Tie Dye Tablecloth Tutorial

This tie dye tutorial started out as a simple table skirt to go around a table
that we are getting ready to take to an event for iLoveToCreate.
But, as you probably have heard me say many times....
if it's worth doing, it's worth doing abundantly!
A long time ago... longer than I want to admit...
I sold Home Interiors which was founded by Mary Crowley,
and this was one of the things she use to say to all of us decorators,
and it stuck with me to this day.
I love doing things over the top.
So, here's a pic of how it turned out. 

I love it so much that I want to wrap myself up in it!

Step 1: Measure
My first step was to do the measurements of the table and jot it down.
Then I got busy and started cutting and sewing. I used white 100% cotton muslin, so it would dye nicely.   
Step 2: Sew
It's BIG!  According to my measurements, to wrap all the way around the table, it's 4 feet (front of table) plus 4 feet (back of table) plus 2 feet (one end of table) plus another 2 feet (other end of table) for a grand length of 144 inches long. 
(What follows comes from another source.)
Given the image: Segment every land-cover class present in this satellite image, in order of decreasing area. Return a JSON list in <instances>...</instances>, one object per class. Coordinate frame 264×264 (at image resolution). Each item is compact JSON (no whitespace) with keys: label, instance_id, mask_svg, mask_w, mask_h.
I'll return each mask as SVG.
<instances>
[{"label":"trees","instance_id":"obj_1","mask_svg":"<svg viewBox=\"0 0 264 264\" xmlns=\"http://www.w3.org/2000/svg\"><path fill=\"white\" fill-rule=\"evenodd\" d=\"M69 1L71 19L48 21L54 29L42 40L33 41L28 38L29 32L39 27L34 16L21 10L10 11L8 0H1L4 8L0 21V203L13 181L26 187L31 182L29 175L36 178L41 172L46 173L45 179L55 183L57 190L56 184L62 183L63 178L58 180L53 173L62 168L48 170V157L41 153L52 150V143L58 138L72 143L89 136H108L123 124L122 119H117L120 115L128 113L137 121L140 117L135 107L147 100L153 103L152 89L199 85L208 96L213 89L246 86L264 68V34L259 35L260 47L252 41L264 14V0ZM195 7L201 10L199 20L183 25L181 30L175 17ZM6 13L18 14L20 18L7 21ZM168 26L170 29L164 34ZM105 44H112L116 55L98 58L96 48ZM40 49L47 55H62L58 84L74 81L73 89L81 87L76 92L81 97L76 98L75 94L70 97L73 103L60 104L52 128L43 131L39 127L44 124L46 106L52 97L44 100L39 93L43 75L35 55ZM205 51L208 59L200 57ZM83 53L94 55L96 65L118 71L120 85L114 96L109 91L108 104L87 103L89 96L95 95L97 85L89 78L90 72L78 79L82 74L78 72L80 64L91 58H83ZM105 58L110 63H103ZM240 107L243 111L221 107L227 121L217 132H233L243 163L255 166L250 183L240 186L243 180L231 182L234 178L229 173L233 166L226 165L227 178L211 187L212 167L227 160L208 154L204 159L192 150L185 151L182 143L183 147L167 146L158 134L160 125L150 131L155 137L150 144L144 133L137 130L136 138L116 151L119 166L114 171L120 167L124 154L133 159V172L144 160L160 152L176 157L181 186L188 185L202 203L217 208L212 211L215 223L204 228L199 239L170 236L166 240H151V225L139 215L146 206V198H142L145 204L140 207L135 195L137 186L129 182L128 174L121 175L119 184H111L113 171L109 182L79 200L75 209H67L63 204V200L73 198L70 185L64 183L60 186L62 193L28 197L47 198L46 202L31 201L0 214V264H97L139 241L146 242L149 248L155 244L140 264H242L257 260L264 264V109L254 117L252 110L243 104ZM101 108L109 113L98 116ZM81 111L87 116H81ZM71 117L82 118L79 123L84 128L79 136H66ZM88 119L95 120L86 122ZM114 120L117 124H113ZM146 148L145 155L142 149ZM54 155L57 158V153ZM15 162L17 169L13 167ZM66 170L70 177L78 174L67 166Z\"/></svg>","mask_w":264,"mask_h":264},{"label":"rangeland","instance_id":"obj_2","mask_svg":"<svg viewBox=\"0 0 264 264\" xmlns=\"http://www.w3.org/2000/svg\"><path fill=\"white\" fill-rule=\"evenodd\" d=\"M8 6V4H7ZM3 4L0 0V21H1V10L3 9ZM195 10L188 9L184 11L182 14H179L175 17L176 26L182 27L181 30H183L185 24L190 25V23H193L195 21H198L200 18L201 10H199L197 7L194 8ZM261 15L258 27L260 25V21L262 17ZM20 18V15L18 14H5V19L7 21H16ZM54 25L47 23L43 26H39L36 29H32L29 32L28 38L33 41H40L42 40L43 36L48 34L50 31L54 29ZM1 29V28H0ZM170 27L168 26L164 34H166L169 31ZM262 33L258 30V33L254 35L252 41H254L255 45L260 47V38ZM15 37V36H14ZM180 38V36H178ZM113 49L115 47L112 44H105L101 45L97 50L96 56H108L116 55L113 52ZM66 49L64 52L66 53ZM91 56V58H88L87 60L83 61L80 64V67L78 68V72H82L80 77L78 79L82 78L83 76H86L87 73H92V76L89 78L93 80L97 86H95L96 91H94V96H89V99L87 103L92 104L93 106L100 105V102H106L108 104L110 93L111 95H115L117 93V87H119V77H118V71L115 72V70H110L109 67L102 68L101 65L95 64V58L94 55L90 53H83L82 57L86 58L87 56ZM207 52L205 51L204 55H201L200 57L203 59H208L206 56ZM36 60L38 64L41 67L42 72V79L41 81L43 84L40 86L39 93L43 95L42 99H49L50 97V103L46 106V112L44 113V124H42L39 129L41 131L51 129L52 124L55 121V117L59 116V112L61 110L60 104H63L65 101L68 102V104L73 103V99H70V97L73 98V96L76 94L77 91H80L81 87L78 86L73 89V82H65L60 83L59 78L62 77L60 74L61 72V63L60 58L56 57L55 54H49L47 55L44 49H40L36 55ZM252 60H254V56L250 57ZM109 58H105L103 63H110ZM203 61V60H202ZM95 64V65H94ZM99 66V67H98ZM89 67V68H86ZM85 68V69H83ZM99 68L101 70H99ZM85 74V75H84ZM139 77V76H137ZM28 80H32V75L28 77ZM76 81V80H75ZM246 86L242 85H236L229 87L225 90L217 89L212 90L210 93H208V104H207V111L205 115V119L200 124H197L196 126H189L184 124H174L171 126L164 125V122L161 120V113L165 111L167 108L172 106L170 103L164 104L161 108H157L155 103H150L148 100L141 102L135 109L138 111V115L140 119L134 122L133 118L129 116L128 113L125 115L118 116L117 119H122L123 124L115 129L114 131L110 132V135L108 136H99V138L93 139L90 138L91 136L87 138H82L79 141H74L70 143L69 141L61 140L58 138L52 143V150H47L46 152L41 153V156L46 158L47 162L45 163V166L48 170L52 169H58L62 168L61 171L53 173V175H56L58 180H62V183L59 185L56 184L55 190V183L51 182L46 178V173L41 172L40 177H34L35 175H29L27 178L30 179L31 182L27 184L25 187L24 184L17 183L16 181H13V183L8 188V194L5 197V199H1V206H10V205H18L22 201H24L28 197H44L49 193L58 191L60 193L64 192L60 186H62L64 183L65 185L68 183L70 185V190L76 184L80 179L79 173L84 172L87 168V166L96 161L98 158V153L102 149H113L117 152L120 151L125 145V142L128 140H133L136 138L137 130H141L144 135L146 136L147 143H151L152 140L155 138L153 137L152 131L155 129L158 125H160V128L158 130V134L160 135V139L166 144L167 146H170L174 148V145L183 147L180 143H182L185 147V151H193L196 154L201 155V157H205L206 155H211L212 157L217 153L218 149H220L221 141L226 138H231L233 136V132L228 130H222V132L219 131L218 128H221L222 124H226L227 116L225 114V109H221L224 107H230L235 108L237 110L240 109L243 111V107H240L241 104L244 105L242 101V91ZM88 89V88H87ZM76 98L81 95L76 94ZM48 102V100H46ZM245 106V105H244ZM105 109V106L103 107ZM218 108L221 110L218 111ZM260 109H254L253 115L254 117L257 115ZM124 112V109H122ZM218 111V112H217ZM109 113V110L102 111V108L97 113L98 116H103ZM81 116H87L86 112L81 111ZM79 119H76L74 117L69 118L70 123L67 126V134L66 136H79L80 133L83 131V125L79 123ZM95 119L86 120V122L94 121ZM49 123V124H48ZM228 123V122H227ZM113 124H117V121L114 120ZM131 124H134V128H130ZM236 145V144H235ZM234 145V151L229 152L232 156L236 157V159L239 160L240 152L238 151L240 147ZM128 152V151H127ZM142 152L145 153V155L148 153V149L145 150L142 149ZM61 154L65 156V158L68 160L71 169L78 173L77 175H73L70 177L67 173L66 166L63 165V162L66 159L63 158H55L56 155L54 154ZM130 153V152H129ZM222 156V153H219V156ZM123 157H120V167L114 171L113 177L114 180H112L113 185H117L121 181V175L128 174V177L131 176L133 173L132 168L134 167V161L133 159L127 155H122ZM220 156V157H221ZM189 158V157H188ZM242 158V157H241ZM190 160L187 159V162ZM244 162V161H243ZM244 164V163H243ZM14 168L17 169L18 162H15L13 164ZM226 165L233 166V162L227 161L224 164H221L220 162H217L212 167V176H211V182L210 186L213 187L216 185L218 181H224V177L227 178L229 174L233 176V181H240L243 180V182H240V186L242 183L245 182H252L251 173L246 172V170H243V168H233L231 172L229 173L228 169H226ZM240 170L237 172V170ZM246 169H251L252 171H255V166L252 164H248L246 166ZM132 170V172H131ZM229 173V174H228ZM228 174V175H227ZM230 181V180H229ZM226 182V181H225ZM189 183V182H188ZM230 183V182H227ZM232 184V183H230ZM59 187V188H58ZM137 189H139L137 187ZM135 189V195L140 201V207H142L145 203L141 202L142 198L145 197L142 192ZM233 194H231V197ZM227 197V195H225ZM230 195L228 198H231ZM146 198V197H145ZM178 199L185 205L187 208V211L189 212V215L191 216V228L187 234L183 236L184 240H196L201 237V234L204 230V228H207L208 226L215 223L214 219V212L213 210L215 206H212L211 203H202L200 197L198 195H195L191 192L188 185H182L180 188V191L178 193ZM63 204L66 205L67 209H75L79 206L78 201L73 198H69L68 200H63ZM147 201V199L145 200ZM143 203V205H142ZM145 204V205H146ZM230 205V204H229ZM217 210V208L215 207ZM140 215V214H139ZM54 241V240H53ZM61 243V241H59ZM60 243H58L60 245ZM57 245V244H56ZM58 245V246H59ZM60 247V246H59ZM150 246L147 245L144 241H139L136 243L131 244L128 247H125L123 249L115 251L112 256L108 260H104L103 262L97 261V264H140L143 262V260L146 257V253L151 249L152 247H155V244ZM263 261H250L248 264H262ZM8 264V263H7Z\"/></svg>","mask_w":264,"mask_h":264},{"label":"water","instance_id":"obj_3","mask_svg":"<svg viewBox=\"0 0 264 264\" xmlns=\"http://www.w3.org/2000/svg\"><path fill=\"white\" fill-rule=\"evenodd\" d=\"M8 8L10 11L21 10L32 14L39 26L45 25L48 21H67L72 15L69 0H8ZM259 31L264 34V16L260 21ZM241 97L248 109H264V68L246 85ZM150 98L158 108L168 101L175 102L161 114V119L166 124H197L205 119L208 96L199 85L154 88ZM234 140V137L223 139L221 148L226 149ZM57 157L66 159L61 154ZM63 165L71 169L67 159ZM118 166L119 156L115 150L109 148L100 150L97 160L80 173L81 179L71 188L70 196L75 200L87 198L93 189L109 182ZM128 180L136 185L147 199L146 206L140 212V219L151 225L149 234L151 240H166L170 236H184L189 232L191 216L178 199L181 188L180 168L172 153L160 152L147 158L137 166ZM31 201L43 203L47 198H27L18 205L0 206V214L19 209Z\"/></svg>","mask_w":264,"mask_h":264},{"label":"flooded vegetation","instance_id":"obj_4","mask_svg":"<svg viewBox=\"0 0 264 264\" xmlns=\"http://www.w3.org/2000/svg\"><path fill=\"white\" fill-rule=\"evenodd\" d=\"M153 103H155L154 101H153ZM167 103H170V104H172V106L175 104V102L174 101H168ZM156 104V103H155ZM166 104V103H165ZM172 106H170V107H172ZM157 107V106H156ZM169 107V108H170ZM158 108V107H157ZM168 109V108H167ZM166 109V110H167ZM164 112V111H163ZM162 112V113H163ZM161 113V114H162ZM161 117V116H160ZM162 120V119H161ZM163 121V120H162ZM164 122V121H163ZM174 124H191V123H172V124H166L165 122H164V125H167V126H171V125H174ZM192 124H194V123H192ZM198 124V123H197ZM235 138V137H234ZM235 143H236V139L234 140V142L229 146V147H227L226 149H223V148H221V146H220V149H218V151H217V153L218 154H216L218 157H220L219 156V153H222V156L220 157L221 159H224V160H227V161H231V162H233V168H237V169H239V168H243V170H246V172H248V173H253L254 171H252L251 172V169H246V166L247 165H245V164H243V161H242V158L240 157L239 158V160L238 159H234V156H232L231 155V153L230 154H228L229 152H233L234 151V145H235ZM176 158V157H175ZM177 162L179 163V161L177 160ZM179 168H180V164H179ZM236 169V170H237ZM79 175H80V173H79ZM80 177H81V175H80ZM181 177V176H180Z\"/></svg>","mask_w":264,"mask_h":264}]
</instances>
So, 4 yards long x 32 inches wide for the base, after hemming all the edges.  I put a 3-inch hem in the bottom so that it would drape nicely. 

Next came the ruffles.  I wanted 3 ruffles, overlapping each other 2 inches.  So, I cut them 12 inches wide.  For just enough fullness, I made them 1.5 times longer than the length of the skirt, so each one is 12 x 216 inches.  I didn't actually cut anything; I ripped it since the muslin is a straight grain.  Perfect!
I hemmed the ends and bottom of each ruffle, then sewed a long stitch at the top of each one for gathers, pinned them onto the base skirt, pulled the threads to gather the top of each ruffle, and sewed them on.

Step 3: Dye
Now I was ready for the dye....the FUN part!

The fabric needed to be wet to absorb the dye, so I tossed it in the washer for a quick rinse and spin.
I already had squirt bottles from other dye kits, so I chose the new Tulip® One-Step Dye™ Refills that have 3 packs of dye in jelly-like packages that I simply dropped in the bottles and added water.  Be sure to shake them up until the jelly packs dissolve completely. 
 I used one bottle with 2 dye packs for each line of dye.  As you can see, I did 4 lines of dye across the skirt.  With that much fabric, I knew it needed lots of dye.
Step 4: Wrap and Wait 4 hours
I wrapped the whole thing in a painter's drop cloth that I already had, and left it for 4 hours outside in the Fresno sun.  I admit, I kept peeking at it to see how pretty it was.  

Step 5: Rinse & Dry
The last step was to rinse it out in the washer and dry it.

And of course, it needed the wrinkles out, so hubby Scott hung it on c-stands which made it uber-easy to steam.

Now, I'm all ready to make cool things on my decked-out table.